5. Interfacing Module
Interfacing modul
berupa seperangkat rangkaian elektronik yang mengendalikan kerja bagian dalam
harddisk, memproses data dari head dan menghasilkan data yang siap dibaca oleh
proses selanjutnya. Interfacing modul yang dahulu banyak dipakai adalah sistem
IDE (Integrated Drive Electronics) dengan sistem ATA yang mempunyai koneksi 40
pin.
Teknologi terbaru
dari interfacing module adalah teknologi Serial ATA (SATA). Dengan SATA maka
satu harddisk ditangani oleh satu bus tersendiri didalam chipset, sehingga
penanganannya menjadi lebih cepat dan efisien. Harddisk SATA sekarang perlahan
sudah menggantikan harddisk ATA yang makin lama mulai hilang dari pasaran.
6. Platter
Berbentuk sebuah Pelat
atau piringan yang berfungsi sebagai penyimpan data. Berbentuk bulat, merupakan
cakram padat, memiliki pola-pola magnetis pada pada sisi-sisi permukaanya.
Platter terbuat dari metal yang mengandung jutaan magnet-magnet kecil yang
disebut dengan magnetic domain. Domain-domain ini diatur dalam satu atau dua
arah untuk mewakili binary “1” dan “0”
Dalam piringan
tersebut terdiri dari beberapa track, dan beberapa sector, dimana track dan
sector ini adalah tempat penyimpanan data serta file system. Misalnya hardisk
kita berkapasitas 40 GB, bila di format kapasitasnya tidak sampai 40 Gb. karena
harus ada trac dan sector yang dipakai untuk menyimpan ID pengenal dari
formating hardisk tersebut.
Jumlah pelat dari
masing-masing harddisk berbeda-beda, tergantung pada teknologi yang digunakan
dan kapasitas yang dimiliki tiap harddisk. Untuk harddisk-harddisk keluaran
terbaru, biasanya sebuah plat memiliki daya tampung 10 sampai 20 Gigabyte.

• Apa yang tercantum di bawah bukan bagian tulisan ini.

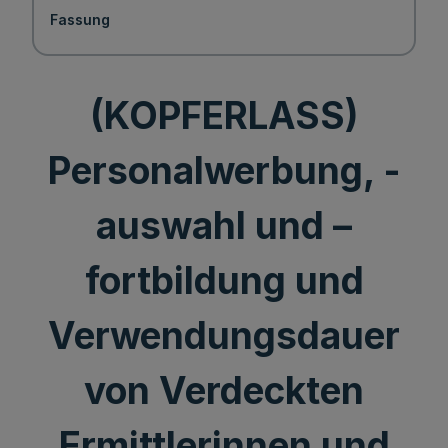
Fassung
(KOPFERLASS)
Personalwerbung, -
auswahl und –
fortbildung und
Verwendungsdauer
von Verdeckten
Ermittlerinnen und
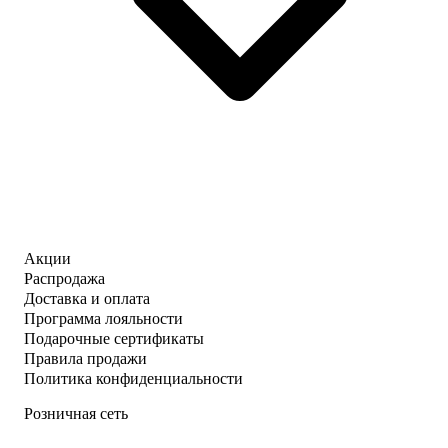
Акции
Распродажа
Доставка и оплата
Программа лояльности
Подарочные сертификаты
Правила продажи
Политика конфиденциальности
Розничная сеть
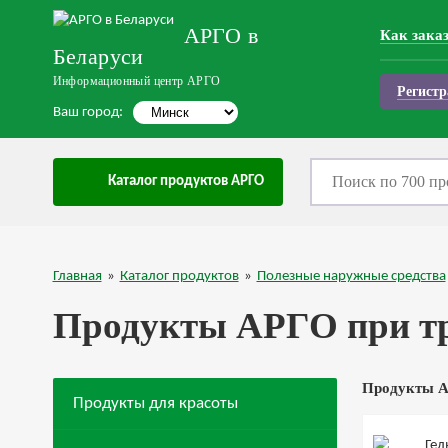
АРГО в
Как зака
Беларуси
Информационный центр АРГО
Регистр
Ваш город:
Каталог продуктов АРГО
Главная
»
Каталог продуктов
»
Полезные наружные средства
Продукты АРГО при тр
Продукты А
Продукты для красоты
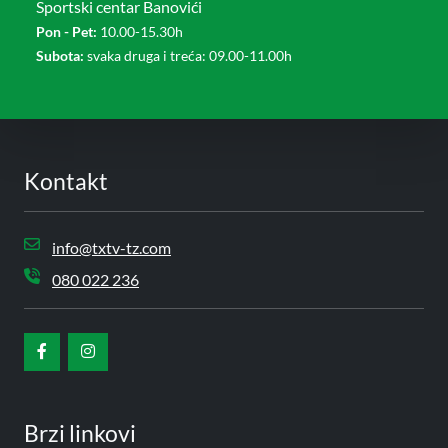
Sportski centar Banovići
Pon - Pet:
10.00-15.30h
Subota:
svaka druga i treća: 09.00-11.00h
Kontakt
info@txtv-tz.com
080 022 236
Brzi linkovi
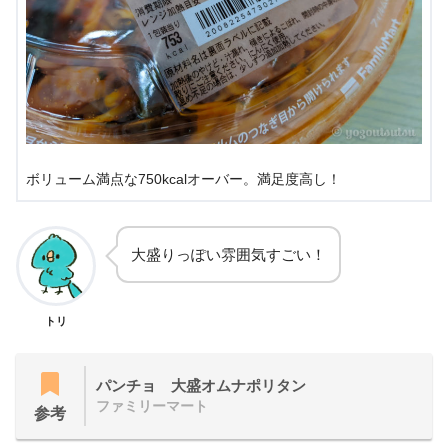
ボリューム満点な750kcalオーバー。満足度高し！
大盛りっぽい雰囲気すごい！
トリ
パンチョ 大盛オムナポリタン
ファミリーマート
参考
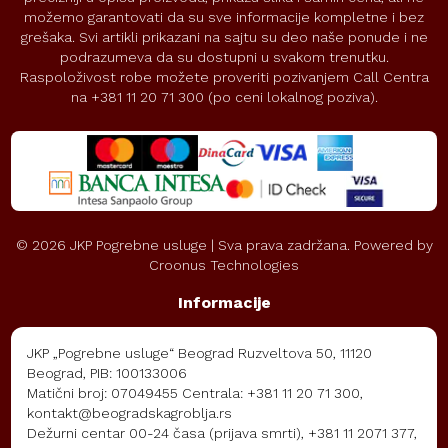
možemo garantovati da su sve informacije kompletne i bez
grešaka. Svi artikli prikazani na sajtu su deo naše ponude i ne
podrazumeva da su dostupni u svakom trenutku.
Raspoloživost robe možete proveriti pozivanjem Call Centra
na +381 11 20 71 300 (po ceni lokalnog poziva).
©
2026
JKP Pogrebne usluge | Sva prava zadržana. Powered by
Croonus Technologies
Informacije
JKP „Pogrebne usluge“ Beograd Ruzveltova 50, 11120
Beograd, PIB: 100133006
Matični broj: 07049455 Centrala: +381 11 20 71 300,
kontakt@beogradskagroblja.rs
Dežurni centar 00-24 časa (prijava smrti), +381 11 2071 377,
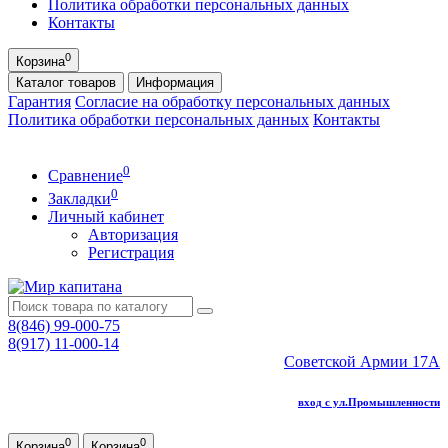
Политика обработки персональных данных
Контакты
0
Корзина
Каталог
товаров
Информация
Гарантия
Согласие на обработку персональных данных
Политика обработки персональных данных
Контакты
0
Сравнение
0
Закладки
Личный кабинет
Авторизация
Регистрация
8(846) 99-000-75
8(917) 11-000-14
Советской Армии 17А
вход с ул.Промышленности
0
0
Корзина
Корзина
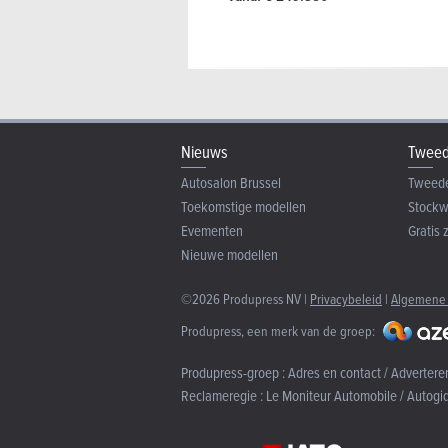
Nieuws
Tweed
Autosalon Brussel
Tweed
Toekomstige modellen
Stock
Evementen
Gratis 
Nieuwe modellen
©2026 Produpress NV |
Privacybeleid
|
Algemene
Produpress, een merk van de groep:
Produpress-groep :
Adres en contact / Advertere
Reclameregie :
Le Moniteur Automobile / Autogi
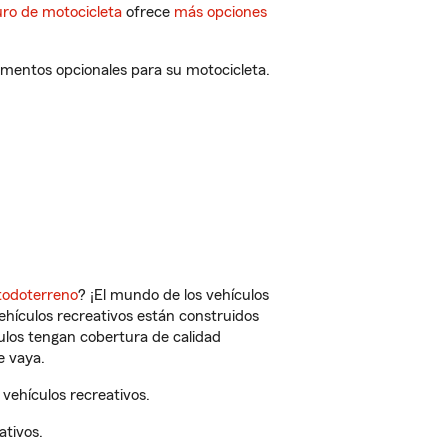
ro de motocicleta
ofrece
más opciones
ementos opcionales para su motocicleta.
todoterreno
? ¡El mundo de los vehículos
vehículos recreativos están construidos
culos tengan cobertura de calidad
e vaya.
vehículos recreativos.
ativos.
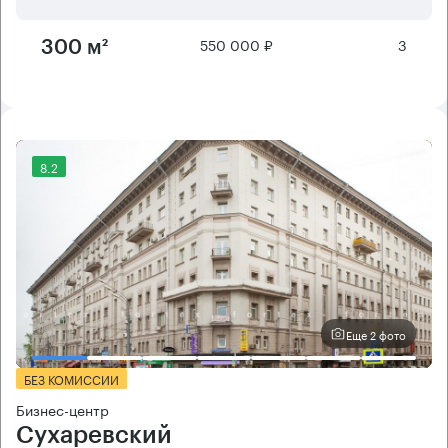
550 000 ₽
3
300 м²
8.2
Еще 2 фото
БЕЗ КОМИССИИ
Бизнес-центр
Сухаревский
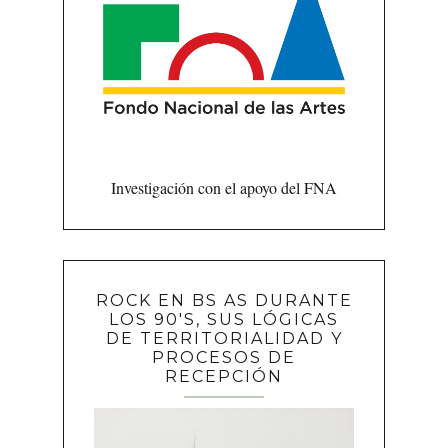
Investigación con el apoyo del FNA
ROCK EN BS AS DURANTE
LOS 90'S, SUS LÓGICAS
DE TERRITORIALIDAD Y
PROCESOS DE
RECEPCIÓN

Contohnya sebuah harddisk berkapasitas 40 Gigabyte, biasanya terdiri dari dua
buah plat yang masing-masing berkapasitas 20 Gigabyte.
7. Logic Board
Logic Board merupakan
papan pengoperasian pada harddisk, dimana pada logic Board terdapat Bios
Harddisk sehingga harddisk pada saat dihubungkan ke Mother Board secara
otomatis mengenal hardisk tersebut, seperti Maxtor, Seagate dll. Selain tempat
Bios harddisk Logic Board juga tempat switch atau pendistribusian Power Supply
dan data dari Head Harddisk ke mother Board untuk di kontrol oleh Processor.
8. Actual Axis
Adalah poros untuk
menjadi pegangan atau sebagai tangan robot agar Head dapat membaca sector dari
harddisk.
9. Ribbon Cable
Ribbon cable adalah
penghubung antara Head dengan Logic Board, dimana setiap dokumen atau data yang
dibaca oleh Head akan di kirim ke Logic Board untuk selanjutnya di kirim ke
Mother Board agar Processor dapat memproses data tersebut sesuai dengan input
yang di terima.
10. IDE Conector
Adalah kabel
penghubung antara hardisk dengan matherboard untuk mengirim atau menerima data.
Sekarang ini harddisk
rata-rata sudah menggunakan system SATA sehingga tidak memerlukan kabel Pita
(Cable IDE)
11. Setting Jumper
Setiap harddisk
memiliki setting jumper, fungsinya untuk menentukan kedudukan hardisk tersebut.
Bila pada komputer
kita dipasang 2 buah harddisk, maka dengan menyeting Setting Jumper kita bisa
menentukan mana harddisk Primer dan mana Harddisk Sekunder yang biasanya
disebut Master dan Slave.
Master adalah
harddisk utama tempat system di instal, sedangkan Slave adalah hardisk ke dua
biasanya dibutuhkan untuk tempat penyimpanan dokumen dan data. Bila Jumper
settingnya tidak di set, maka harddisk tersebut tidak akan bekerja.